◆ Problem to work on: Only the number is wanted: tally the lines below that contain the word "screening".

----

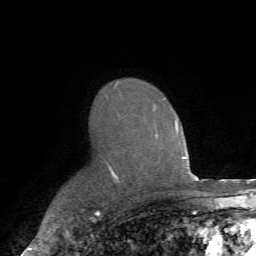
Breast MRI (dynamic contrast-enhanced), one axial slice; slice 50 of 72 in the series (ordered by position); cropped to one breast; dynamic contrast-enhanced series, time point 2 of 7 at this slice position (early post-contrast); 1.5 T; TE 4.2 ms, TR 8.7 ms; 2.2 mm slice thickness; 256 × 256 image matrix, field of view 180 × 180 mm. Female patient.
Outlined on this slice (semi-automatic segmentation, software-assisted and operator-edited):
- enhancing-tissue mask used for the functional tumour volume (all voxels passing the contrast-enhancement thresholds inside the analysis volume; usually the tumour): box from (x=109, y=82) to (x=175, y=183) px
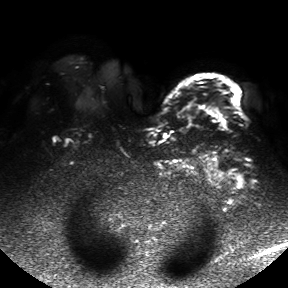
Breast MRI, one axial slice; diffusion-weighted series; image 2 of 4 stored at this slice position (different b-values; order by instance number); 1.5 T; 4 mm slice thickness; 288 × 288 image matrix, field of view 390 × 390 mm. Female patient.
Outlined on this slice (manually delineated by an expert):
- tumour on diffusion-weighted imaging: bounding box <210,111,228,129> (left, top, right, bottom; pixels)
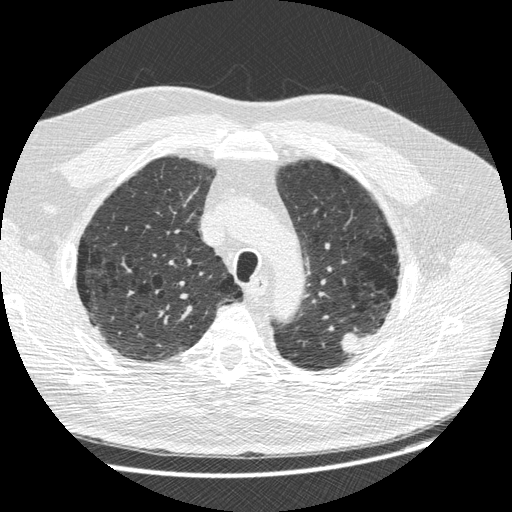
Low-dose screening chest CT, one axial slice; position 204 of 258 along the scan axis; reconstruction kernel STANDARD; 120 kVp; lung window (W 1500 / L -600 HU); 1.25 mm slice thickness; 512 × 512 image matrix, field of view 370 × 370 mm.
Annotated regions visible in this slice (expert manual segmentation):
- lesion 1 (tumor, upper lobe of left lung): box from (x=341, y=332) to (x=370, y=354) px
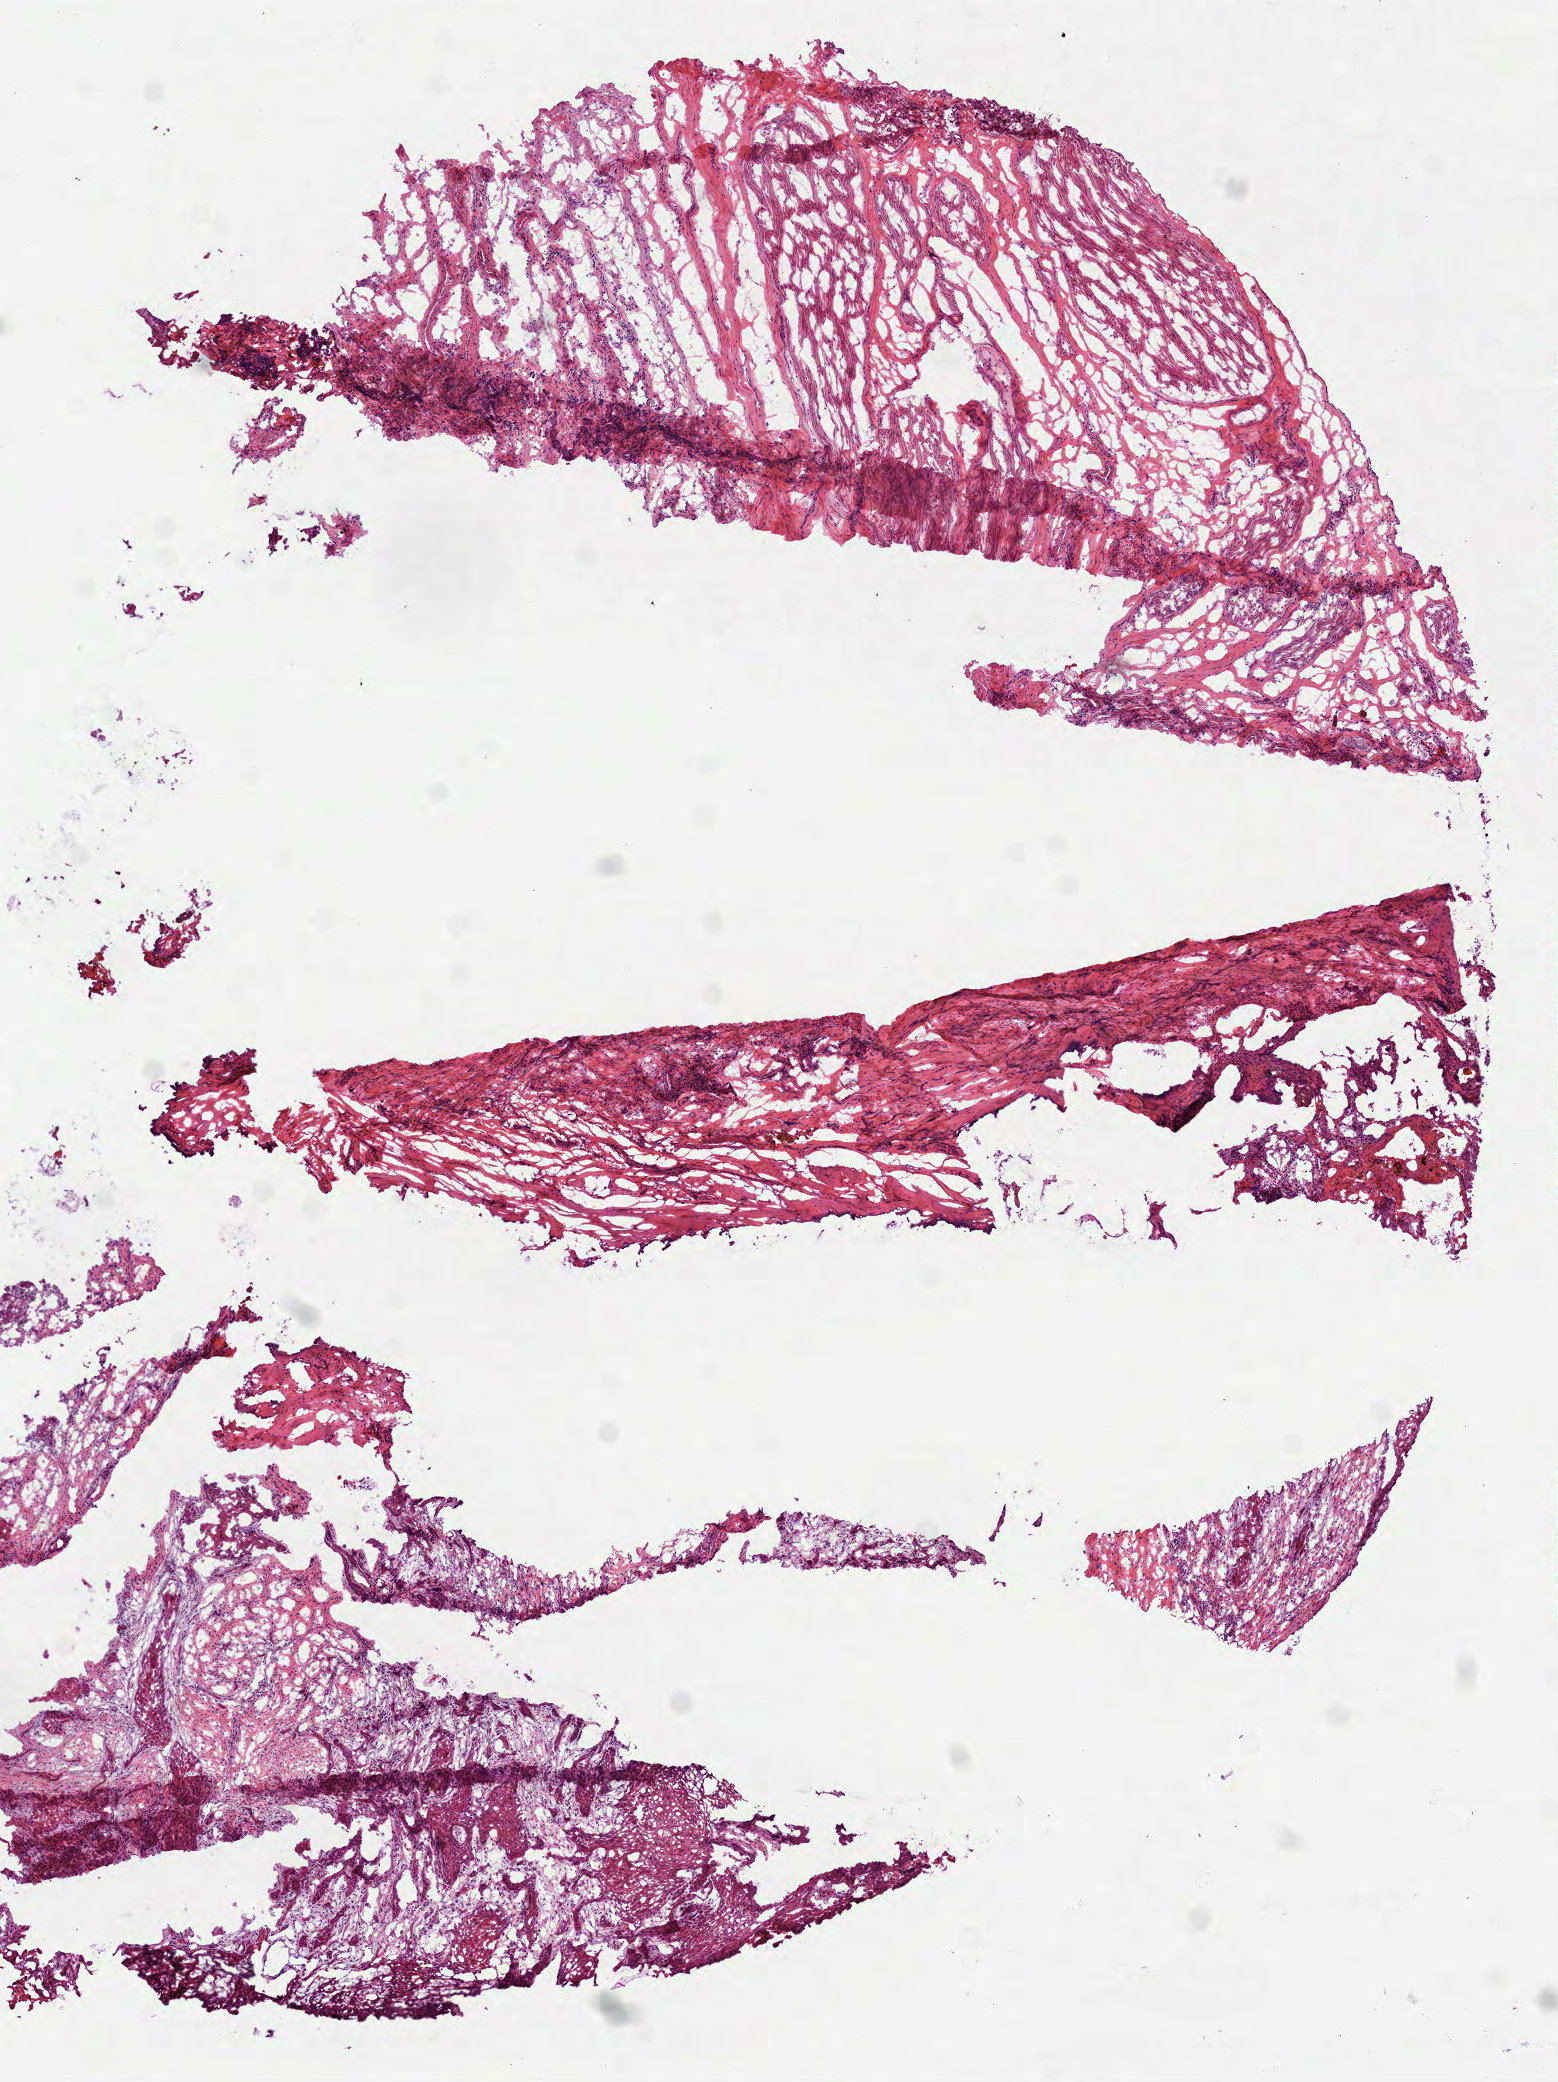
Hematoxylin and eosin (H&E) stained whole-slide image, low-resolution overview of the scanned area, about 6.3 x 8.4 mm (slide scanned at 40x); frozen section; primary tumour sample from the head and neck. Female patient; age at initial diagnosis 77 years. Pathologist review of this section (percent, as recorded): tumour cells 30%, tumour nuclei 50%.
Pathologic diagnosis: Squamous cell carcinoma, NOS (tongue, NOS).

----

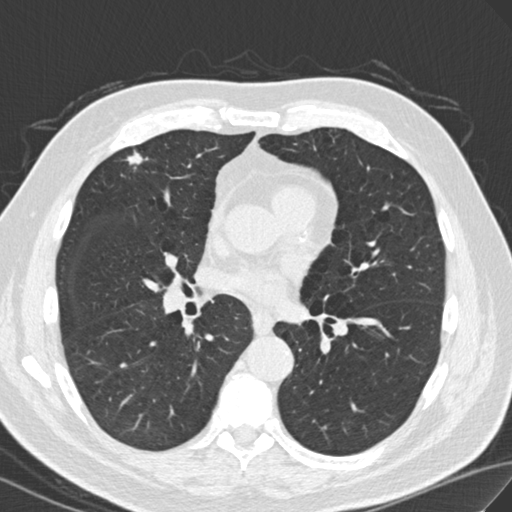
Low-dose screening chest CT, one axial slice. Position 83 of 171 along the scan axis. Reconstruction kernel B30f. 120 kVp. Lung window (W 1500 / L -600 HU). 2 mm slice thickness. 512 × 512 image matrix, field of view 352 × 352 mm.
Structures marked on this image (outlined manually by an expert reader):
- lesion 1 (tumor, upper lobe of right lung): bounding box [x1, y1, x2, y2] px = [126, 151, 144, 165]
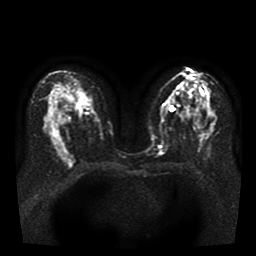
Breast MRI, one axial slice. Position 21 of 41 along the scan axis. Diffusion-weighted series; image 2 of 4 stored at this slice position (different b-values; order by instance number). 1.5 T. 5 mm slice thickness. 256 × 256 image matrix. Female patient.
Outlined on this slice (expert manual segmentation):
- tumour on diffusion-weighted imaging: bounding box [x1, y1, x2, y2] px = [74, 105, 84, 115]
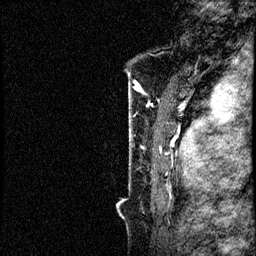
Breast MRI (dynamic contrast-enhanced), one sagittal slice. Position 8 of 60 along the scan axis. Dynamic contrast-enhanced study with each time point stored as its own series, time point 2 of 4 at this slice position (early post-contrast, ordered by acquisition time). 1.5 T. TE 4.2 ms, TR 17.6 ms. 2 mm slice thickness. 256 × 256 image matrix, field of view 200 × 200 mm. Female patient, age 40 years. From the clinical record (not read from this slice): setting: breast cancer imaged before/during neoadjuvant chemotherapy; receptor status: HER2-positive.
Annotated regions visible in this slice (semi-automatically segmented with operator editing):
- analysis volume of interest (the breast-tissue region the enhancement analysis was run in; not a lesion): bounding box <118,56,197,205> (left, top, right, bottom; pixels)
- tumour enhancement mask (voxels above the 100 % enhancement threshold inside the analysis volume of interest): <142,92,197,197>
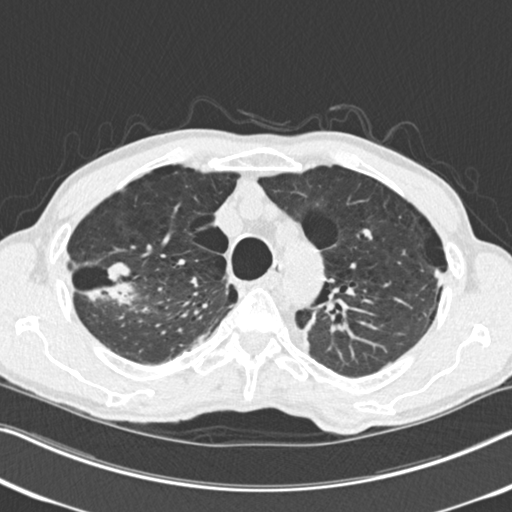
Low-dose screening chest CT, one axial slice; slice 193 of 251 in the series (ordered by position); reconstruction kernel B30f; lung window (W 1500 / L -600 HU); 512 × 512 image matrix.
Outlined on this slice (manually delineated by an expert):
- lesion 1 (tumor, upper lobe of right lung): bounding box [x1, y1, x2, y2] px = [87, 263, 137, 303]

----

◆ Answer for this exercise: 3